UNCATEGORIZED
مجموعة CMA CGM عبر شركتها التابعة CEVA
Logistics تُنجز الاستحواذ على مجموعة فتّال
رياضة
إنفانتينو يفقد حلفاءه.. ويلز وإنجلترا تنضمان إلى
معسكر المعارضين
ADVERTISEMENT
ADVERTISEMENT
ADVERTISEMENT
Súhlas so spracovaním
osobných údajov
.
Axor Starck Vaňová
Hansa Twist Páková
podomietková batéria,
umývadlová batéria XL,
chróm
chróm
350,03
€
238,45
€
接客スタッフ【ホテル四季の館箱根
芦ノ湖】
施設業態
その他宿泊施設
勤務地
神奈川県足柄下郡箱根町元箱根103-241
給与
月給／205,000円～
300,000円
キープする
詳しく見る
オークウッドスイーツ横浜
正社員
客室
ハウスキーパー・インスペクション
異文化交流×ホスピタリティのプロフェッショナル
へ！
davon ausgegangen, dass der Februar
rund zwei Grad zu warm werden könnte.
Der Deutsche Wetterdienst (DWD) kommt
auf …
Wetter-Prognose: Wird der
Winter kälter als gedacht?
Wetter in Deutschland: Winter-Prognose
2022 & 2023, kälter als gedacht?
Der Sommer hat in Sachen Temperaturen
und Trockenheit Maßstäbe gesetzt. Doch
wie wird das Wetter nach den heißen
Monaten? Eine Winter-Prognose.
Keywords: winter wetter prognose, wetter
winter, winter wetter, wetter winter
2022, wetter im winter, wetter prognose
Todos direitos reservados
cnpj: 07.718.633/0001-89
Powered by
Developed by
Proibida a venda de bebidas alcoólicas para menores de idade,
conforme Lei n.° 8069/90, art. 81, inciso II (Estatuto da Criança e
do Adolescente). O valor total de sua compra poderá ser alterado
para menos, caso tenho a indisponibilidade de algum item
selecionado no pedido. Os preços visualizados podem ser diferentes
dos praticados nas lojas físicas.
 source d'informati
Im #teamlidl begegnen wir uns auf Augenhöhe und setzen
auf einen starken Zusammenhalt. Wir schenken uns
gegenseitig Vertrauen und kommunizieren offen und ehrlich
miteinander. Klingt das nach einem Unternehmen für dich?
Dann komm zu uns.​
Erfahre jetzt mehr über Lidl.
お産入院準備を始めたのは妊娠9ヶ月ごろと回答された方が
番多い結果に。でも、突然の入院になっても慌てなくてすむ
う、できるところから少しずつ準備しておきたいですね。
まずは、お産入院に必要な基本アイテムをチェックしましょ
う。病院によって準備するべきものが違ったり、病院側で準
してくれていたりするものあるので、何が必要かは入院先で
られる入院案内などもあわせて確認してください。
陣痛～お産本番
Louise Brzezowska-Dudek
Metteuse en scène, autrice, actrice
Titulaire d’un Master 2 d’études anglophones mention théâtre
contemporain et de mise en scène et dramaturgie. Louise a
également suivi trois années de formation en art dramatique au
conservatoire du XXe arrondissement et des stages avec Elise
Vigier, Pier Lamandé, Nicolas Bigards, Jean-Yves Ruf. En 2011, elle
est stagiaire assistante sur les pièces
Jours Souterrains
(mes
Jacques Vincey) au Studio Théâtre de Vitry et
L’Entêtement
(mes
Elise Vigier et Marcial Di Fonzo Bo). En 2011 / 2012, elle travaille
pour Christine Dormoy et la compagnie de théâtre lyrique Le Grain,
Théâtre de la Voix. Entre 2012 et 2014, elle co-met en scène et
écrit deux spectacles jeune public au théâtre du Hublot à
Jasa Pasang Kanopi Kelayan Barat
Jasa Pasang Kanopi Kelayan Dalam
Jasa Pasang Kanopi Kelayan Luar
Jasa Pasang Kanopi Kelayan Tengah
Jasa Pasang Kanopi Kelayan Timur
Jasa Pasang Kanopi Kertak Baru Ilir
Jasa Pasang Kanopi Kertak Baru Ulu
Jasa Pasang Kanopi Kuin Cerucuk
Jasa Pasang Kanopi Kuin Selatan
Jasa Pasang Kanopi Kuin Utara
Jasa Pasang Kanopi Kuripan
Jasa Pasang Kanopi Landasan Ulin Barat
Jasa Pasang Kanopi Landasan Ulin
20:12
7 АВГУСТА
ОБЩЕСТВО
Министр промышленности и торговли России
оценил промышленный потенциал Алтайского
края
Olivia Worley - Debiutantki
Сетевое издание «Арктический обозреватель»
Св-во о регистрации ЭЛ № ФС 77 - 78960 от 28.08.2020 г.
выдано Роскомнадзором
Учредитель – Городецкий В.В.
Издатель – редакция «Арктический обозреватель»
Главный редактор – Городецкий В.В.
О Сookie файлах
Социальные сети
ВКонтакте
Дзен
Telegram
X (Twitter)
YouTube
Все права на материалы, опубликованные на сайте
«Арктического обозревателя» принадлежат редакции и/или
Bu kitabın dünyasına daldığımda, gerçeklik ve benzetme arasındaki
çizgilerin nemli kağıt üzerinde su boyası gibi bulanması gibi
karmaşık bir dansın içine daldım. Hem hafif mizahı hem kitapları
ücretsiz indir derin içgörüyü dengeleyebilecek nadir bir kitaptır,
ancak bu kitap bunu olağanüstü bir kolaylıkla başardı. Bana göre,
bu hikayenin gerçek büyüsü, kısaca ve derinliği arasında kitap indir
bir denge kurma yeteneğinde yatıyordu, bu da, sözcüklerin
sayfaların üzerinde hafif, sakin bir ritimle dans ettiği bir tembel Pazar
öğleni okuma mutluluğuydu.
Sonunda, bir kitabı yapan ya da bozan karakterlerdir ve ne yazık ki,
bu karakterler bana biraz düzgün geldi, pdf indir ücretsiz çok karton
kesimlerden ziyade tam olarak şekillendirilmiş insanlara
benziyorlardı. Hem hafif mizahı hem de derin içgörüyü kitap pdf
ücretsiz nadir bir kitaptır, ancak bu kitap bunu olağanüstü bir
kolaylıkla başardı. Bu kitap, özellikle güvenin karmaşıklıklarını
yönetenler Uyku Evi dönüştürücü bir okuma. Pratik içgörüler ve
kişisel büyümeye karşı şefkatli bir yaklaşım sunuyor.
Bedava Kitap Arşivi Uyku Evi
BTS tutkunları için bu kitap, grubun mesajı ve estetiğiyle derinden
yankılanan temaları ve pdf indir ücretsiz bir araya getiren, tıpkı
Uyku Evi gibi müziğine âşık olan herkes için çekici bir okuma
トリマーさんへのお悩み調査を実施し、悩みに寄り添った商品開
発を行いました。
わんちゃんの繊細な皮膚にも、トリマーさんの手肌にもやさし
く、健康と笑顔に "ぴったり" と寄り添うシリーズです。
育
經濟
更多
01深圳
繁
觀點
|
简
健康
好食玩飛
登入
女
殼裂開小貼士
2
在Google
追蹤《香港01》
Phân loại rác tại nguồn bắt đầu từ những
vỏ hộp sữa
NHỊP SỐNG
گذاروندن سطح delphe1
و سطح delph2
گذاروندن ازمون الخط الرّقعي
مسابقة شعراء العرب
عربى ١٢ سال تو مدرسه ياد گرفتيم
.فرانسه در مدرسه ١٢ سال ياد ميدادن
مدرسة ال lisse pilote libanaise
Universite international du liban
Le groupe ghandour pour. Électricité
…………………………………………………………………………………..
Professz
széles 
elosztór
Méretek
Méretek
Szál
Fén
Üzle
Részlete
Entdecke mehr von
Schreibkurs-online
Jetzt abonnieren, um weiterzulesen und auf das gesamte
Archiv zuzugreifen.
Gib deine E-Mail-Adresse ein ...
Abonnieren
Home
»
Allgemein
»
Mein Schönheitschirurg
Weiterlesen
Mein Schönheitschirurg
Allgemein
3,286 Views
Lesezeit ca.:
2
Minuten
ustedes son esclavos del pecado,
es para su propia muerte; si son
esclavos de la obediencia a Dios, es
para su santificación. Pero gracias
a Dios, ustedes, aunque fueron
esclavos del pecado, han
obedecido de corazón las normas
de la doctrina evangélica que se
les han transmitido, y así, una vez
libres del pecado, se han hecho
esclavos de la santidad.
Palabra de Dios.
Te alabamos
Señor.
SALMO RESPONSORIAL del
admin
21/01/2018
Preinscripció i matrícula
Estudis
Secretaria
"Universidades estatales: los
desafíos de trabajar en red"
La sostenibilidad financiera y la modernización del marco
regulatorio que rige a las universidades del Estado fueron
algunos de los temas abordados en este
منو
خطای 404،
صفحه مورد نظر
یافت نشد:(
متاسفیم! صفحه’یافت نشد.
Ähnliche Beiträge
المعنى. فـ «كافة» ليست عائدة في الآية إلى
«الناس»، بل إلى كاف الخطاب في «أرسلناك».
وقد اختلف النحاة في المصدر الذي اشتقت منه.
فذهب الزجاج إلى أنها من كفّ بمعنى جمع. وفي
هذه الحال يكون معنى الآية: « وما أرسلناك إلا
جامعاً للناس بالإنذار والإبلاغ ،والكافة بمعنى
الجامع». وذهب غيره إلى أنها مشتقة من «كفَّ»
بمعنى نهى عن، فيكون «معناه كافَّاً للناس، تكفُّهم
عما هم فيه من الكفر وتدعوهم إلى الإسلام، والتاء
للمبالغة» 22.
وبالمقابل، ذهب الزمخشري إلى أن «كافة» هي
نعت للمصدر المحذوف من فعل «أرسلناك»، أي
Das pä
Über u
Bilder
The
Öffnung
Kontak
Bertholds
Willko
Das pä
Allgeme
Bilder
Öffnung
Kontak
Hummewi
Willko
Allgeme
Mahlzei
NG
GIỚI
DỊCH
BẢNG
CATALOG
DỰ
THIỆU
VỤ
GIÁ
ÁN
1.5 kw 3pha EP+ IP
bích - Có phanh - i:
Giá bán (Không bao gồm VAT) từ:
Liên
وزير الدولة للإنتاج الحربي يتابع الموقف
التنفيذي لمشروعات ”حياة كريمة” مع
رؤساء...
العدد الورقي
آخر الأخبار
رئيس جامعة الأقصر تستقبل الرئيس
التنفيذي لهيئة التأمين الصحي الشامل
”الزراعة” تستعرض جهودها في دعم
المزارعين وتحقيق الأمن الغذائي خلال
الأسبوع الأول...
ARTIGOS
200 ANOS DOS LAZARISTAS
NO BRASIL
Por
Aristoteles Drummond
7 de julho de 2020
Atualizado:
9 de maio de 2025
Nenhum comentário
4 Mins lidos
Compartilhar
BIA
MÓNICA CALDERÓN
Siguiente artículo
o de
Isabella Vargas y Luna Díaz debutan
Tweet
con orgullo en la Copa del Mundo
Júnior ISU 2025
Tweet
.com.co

········

State the number of lines above that include the word "Louise", and write nothing besides that number.

2